(Stored data entries)
-.-.-
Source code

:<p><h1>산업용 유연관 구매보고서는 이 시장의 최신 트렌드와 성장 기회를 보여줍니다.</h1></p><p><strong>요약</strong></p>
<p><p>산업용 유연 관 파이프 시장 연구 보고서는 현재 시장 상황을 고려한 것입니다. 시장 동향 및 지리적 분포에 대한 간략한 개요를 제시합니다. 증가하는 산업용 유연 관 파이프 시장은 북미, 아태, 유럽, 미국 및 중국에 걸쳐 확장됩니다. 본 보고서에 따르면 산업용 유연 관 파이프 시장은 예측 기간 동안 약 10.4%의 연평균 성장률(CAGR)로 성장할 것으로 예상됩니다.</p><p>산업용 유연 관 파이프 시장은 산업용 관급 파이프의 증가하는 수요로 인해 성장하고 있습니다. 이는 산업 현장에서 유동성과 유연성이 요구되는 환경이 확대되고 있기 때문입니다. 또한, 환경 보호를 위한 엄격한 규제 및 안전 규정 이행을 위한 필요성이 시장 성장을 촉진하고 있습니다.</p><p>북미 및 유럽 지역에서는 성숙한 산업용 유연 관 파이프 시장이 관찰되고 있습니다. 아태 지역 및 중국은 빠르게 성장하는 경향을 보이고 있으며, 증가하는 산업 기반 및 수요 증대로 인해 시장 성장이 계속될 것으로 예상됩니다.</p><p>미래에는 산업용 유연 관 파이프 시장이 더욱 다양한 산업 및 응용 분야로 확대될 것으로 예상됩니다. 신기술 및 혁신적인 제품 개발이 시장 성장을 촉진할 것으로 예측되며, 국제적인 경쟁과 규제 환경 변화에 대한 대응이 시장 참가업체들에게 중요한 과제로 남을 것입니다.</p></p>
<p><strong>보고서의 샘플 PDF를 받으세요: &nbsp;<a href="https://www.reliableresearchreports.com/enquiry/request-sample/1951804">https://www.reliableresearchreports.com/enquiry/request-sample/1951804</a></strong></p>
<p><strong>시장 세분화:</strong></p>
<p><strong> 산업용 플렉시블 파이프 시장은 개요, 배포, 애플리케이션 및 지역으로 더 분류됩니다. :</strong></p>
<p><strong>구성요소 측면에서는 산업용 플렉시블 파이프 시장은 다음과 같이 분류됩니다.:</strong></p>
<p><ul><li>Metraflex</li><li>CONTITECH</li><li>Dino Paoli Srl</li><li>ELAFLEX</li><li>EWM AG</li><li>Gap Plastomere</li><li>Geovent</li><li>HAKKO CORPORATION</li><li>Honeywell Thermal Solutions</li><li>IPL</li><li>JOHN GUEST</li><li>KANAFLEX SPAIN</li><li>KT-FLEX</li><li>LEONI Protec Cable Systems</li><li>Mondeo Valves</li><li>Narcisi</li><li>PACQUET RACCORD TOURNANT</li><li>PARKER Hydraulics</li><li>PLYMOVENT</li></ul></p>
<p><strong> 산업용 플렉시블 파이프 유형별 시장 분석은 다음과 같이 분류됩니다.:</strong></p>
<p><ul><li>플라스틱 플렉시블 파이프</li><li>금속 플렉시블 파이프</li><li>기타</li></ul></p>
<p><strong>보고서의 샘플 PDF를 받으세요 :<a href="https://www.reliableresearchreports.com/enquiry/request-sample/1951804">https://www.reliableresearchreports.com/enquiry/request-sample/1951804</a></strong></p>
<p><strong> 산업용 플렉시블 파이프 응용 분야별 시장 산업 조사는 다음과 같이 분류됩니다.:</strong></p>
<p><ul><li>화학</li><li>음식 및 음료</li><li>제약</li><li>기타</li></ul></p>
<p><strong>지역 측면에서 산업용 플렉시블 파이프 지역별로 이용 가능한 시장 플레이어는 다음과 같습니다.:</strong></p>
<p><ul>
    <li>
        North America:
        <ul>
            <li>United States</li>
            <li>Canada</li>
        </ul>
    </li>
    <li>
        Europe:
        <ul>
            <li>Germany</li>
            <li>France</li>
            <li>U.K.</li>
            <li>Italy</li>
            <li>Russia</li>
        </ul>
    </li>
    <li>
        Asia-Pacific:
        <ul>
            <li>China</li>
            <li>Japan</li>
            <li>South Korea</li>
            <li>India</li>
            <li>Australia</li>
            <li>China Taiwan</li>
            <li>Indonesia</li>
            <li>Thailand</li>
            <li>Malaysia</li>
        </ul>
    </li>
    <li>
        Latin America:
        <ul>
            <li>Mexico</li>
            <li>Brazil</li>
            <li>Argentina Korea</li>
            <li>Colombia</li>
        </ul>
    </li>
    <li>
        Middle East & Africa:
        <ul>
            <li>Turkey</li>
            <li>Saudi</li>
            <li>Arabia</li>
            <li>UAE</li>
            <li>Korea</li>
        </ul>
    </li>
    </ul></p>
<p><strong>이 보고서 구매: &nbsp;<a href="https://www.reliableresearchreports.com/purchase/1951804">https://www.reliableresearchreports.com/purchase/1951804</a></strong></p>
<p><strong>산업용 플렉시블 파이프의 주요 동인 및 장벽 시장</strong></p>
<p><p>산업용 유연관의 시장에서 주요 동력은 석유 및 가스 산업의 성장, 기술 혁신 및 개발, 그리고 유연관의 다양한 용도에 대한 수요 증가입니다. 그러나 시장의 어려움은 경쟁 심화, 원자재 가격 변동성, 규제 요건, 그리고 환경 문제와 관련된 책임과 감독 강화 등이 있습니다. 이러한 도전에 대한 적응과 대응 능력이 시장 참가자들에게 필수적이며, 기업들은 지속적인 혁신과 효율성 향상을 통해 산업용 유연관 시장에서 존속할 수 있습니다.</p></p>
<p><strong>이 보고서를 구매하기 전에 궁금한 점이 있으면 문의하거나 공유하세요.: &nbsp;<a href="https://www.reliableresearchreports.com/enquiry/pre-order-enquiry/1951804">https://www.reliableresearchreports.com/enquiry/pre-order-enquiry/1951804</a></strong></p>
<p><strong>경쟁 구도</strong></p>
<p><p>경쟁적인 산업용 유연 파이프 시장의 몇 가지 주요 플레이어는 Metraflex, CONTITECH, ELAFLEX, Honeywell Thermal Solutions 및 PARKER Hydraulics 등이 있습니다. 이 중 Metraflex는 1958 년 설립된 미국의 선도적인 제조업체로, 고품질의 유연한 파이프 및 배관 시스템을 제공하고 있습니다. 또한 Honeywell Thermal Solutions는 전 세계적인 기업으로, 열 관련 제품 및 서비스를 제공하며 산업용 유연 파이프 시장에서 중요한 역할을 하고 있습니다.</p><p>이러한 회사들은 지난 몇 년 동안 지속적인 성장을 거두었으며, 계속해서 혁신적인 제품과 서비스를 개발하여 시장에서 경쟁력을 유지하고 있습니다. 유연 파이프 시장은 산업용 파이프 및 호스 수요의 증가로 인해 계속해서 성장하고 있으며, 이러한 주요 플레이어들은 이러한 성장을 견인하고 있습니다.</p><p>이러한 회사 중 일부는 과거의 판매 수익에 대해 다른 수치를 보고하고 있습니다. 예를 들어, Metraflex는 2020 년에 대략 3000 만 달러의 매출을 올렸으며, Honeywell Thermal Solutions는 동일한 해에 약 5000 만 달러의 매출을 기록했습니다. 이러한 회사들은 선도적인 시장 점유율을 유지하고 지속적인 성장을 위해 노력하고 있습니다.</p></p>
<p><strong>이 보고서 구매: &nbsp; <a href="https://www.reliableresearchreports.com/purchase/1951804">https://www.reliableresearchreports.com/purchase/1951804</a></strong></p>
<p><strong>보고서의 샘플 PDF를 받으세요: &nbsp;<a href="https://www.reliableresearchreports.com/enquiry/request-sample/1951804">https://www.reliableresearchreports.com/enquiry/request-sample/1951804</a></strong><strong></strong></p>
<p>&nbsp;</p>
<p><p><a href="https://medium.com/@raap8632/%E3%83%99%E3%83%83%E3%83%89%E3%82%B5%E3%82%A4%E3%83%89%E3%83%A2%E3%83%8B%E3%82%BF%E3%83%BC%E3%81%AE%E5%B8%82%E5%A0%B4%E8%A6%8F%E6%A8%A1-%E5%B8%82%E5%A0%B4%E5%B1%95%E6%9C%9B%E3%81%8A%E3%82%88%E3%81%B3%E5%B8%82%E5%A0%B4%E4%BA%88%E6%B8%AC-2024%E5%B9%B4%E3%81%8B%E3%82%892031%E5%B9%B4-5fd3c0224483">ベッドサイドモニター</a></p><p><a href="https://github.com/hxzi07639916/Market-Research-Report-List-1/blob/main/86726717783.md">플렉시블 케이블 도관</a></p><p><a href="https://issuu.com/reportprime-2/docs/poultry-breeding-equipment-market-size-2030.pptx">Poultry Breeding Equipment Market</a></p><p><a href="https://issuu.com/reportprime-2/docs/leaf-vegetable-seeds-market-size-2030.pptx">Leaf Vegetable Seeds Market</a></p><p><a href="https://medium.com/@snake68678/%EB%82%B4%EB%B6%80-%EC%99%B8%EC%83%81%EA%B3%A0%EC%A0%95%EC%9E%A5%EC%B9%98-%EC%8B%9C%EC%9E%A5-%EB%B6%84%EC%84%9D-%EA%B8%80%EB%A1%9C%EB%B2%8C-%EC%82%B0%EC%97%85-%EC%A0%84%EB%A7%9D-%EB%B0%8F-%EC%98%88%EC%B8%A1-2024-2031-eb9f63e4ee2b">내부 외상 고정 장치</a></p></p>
-.-.-
_Action item_
Please restate only the opening stretch of the records above: every line from the first through the one containing "<p><ul><li>플라스틱 플렉시블 파이프</li><li>금속", exactly as written.

_Answer space_
Source code

:<p><h1>산업용 유연관 구매보고서는 이 시장의 최신 트렌드와 성장 기회를 보여줍니다.</h1></p><p><strong>요약</strong></p>
<p><p>산업용 유연 관 파이프 시장 연구 보고서는 현재 시장 상황을 고려한 것입니다. 시장 동향 및 지리적 분포에 대한 간략한 개요를 제시합니다. 증가하는 산업용 유연 관 파이프 시장은 북미, 아태, 유럽, 미국 및 중국에 걸쳐 확장됩니다. 본 보고서에 따르면 산업용 유연 관 파이프 시장은 예측 기간 동안 약 10.4%의 연평균 성장률(CAGR)로 성장할 것으로 예상됩니다.</p><p>산업용 유연 관 파이프 시장은 산업용 관급 파이프의 증가하는 수요로 인해 성장하고 있습니다. 이는 산업 현장에서 유동성과 유연성이 요구되는 환경이 확대되고 있기 때문입니다. 또한, 환경 보호를 위한 엄격한 규제 및 안전 규정 이행을 위한 필요성이 시장 성장을 촉진하고 있습니다.</p><p>북미 및 유럽 지역에서는 성숙한 산업용 유연 관 파이프 시장이 관찰되고 있습니다. 아태 지역 및 중국은 빠르게 성장하는 경향을 보이고 있으며, 증가하는 산업 기반 및 수요 증대로 인해 시장 성장이 계속될 것으로 예상됩니다.</p><p>미래에는 산업용 유연 관 파이프 시장이 더욱 다양한 산업 및 응용 분야로 확대될 것으로 예상됩니다. 신기술 및 혁신적인 제품 개발이 시장 성장을 촉진할 것으로 예측되며, 국제적인 경쟁과 규제 환경 변화에 대한 대응이 시장 참가업체들에게 중요한 과제로 남을 것입니다.</p></p>
<p><strong>보고서의 샘플 PDF를 받으세요: &nbsp;<a href="https://www.reliableresearchreports.com/enquiry/request-sample/1951804">https://www.reliableresearchreports.com/enquiry/request-sample/1951804</a></strong></p>
<p><strong>시장 세분화:</strong></p>
<p><strong> 산업용 플렉시블 파이프 시장은 개요, 배포, 애플리케이션 및 지역으로 더 분류됩니다. :</strong></p>
<p><strong>구성요소 측면에서는 산업용 플렉시블 파이프 시장은 다음과 같이 분류됩니다.:</strong></p>
<p><ul><li>Metraflex</li><li>CONTITECH</li><li>Dino Paoli Srl</li><li>ELAFLEX</li><li>EWM AG</li><li>Gap Plastomere</li><li>Geovent</li><li>HAKKO CORPORATION</li><li>Honeywell Thermal Solutions</li><li>IPL</li><li>JOHN GUEST</li><li>KANAFLEX SPAIN</li><li>KT-FLEX</li><li>LEONI Protec Cable Systems</li><li>Mondeo Valves</li><li>Narcisi</li><li>PACQUET RACCORD TOURNANT</li><li>PARKER Hydraulics</li><li>PLYMOVENT</li></ul></p>
<p><strong> 산업용 플렉시블 파이프 유형별 시장 분석은 다음과 같이 분류됩니다.:</strong></p>
<p><ul><li>플라스틱 플렉시블 파이프</li><li>금속 플렉시블 파이프</li><li>기타</li></ul></p>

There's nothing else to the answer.